◆ **Exercise instructions**
Reproduce exactly the lines from the line containing "module TestBenchALU;" through the last line of the listing, and no others.

◆ **Data excerpts**
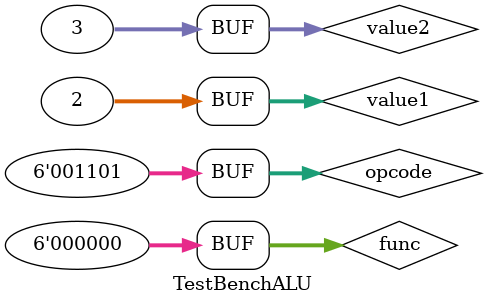
<source format=v>
`timescale 1ns / 1ps


module TestBenchALU;

	// Inputs
	reg [31:0] value1;
	reg [31:0] value2;
	reg [5:0] opcode;
	reg [5:0] func;

	// Outputs
	wire [31:0] result;

	// Instantiate the Unit Under Test (UUT)
	ALU uut (
		.value1(value1), 
		.value2(value2), 
		.opcode(opcode), 
		.func(func), 
		.result(result)
	);
	
	initial begin
		// Initialize Inputs
		value1 = 2;
		value2 = 3;
		opcode = 0;
		func = 32;
		#100;
		
		value1 = 2;
		value2 = 3;
		opcode = 0;
		func = 33;
		#100;
		
		value1 = 2;
		value2 = 3;
		opcode = 0;
		func = 37;
		#100;
		
		value1 = 2;
		value2 = 3;
		opcode = 0;
		func = 36;
		#100;
		
		value1 = 2;
		value2 = 3;
		opcode = 0;
		func = 24;
		#100;
		
		value1 = 2;
		value2 = 3;
		opcode = 8;
		func = 0;
		#100;
		
		value1 = 2;
		value2 = 3;
		opcode = 9;
		func = 0;
		#100;
        
		value1 = 2;
		value2 = 3;
		opcode = 12;
		func = 0;
		#100;
		
		value1 = 2;
		value2 = 3;
		opcode = 9;
		func = 0;
		#100;
		
		value1 = 2;
		value2 = 3;
		opcode = 13;
		func = 0;
		#100;
		// Add stimulus here

	end
      
endmodule


</source>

◆ **Task result**
module TestBenchALU;

	// Inputs
	reg [31:0] value1;
	reg [31:0] value2;
	reg [5:0] opcode;
	reg [5:0] func;

	// Outputs
	wire [31:0] result;

	// Instantiate the Unit Under Test (UUT)
	ALU uut (
		.value1(value1), 
		.value2(value2), 
		.opcode(opcode), 
		.func(func), 
		.result(result)
	);
	
	initial begin
		// Initialize Inputs
		value1 = 2;
		value2 = 3;
		opcode = 0;
		func = 32;
		#100;
		
		value1 = 2;
		value2 = 3;
		opcode = 0;
		func = 33;
		#100;
		
		value1 = 2;
		value2 = 3;
		opcode = 0;
		func = 37;
		#100;
		
		value1 = 2;
		value2 = 3;
		opcode = 0;
		func = 36;
		#100;
		
		value1 = 2;
		value2 = 3;
		opcode = 0;
		func = 24;
		#100;
		
		value1 = 2;
		value2 = 3;
		opcode = 8;
		func = 0;
		#100;
		
		value1 = 2;
		value2 = 3;
		opcode = 9;
		func = 0;
		#100;
        
		value1 = 2;
		value2 = 3;
		opcode = 12;
		func = 0;
		#100;
		
		value1 = 2;
		value2 = 3;
		opcode = 9;
		func = 0;
		#100;
		
		value1 = 2;
		value2 = 3;
		opcode = 13;
		func = 0;
		#100;
		// Add stimulus here

	end
      
endmodule


</source>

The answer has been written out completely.